§ **Dataset entries**:
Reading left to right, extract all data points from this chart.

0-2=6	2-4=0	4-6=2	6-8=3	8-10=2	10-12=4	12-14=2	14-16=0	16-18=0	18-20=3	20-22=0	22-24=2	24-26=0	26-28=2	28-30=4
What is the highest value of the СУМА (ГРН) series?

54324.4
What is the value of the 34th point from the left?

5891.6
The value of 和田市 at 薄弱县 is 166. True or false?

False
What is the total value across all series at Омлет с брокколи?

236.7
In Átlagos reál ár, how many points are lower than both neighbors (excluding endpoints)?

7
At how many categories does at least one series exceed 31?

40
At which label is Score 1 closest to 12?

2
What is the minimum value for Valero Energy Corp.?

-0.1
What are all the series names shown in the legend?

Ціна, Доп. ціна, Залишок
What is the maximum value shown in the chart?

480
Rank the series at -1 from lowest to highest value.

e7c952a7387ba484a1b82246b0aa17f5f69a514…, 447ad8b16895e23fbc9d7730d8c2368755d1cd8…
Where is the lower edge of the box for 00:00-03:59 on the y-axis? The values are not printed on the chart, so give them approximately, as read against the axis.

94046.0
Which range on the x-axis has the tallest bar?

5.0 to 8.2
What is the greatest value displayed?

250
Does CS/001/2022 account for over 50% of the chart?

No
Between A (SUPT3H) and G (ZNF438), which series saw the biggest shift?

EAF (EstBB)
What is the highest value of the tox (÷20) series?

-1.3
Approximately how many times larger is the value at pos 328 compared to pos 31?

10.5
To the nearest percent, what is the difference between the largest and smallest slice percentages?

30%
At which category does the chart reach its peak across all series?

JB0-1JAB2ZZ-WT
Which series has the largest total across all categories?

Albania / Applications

§ **Your objective**: Please repeat word for word the lines from the one with "Ціна, Доп. ціна, Залишок" to the one with "What is the highest value of the tox", including both of those lines.

§ **Exercise response**:
Ціна, Доп. ціна, Залишок
What is the maximum value shown in the chart?

480
Rank the series at -1 from lowest to highest value.

e7c952a7387ba484a1b82246b0aa17f5f69a514…, 447ad8b16895e23fbc9d7730d8c2368755d1cd8…
Where is the lower edge of the box for 00:00-03:59 on the y-axis? The values are not printed on the chart, so give them approximately, as read against the axis.

94046.0
Which range on the x-axis has the tallest bar?

5.0 to 8.2
What is the greatest value displayed?

250
Does CS/001/2022 account for over 50% of the chart?

No
Between A (SUPT3H) and G (ZNF438), which series saw the biggest shift?

EAF (EstBB)
What is the highest value of the tox (÷20) series?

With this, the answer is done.